Fazit: Besser als gedacht
Ungeachtet der jüngsten Turbulenzen zeigen sich sowohl die Unternehmen als auch die globale Konjunktur gegenwärtig äußerst robust. Auch ein oberflächlicher Blick auf die Kapitalmärkte ließe keine Rückschlüsse auf die zuletzt erhöhte Volatilität zu – sowohl globale Aktien als auch Anleihen notieren seit dem Jahreswechsel leicht im Plus. Neben der Performance ist zudem die Tatsache erfreulich, dass Anleihen und Aktien endlich wieder für Diversifikation im Portfolio sorgen.
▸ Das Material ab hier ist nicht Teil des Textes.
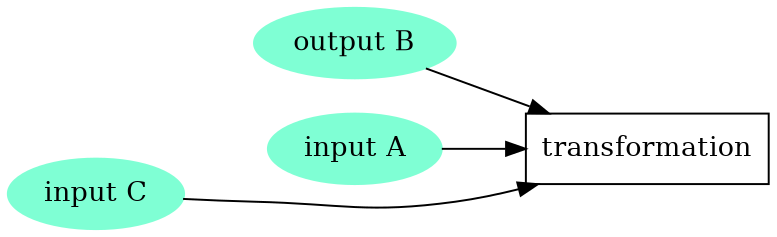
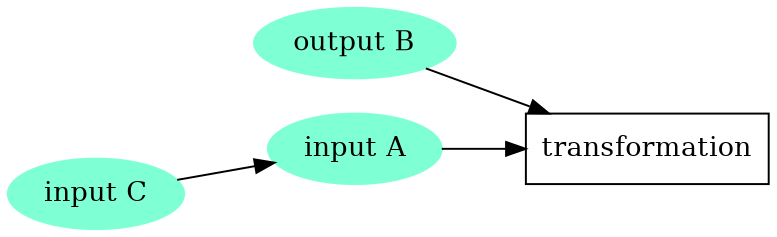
  digraph {
    rankdir=LR
    node [color=aquamarine style=filled]
    n1 [label="input A"]
    n2 [label=transformation shape=box color="" style=""]
    n3 [label="output B"]
    n4 [label="input C"]
    n1 -> n2
    n3 -> n2
-   n4 -> n2
+   n4 -> n1
  }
Die Schwankungsintensität war jedoch enorm und dürfte auch weiterhin hoch bleiben – eine solide Portfoliokonstruktion ist daher wesentlich wichtiger als der Versuch tagesaktuellen Entwicklungen nachzulaufen.
Zweifelsfrei streuen die aktuellen Ereignisse weiteren Sand in das konjunkturelle Getriebe, jedoch bleibt die Hoffnung, dass die mittlerweile krisenerprobte Weltwirtschaft sich weiterhin resilient zeigt.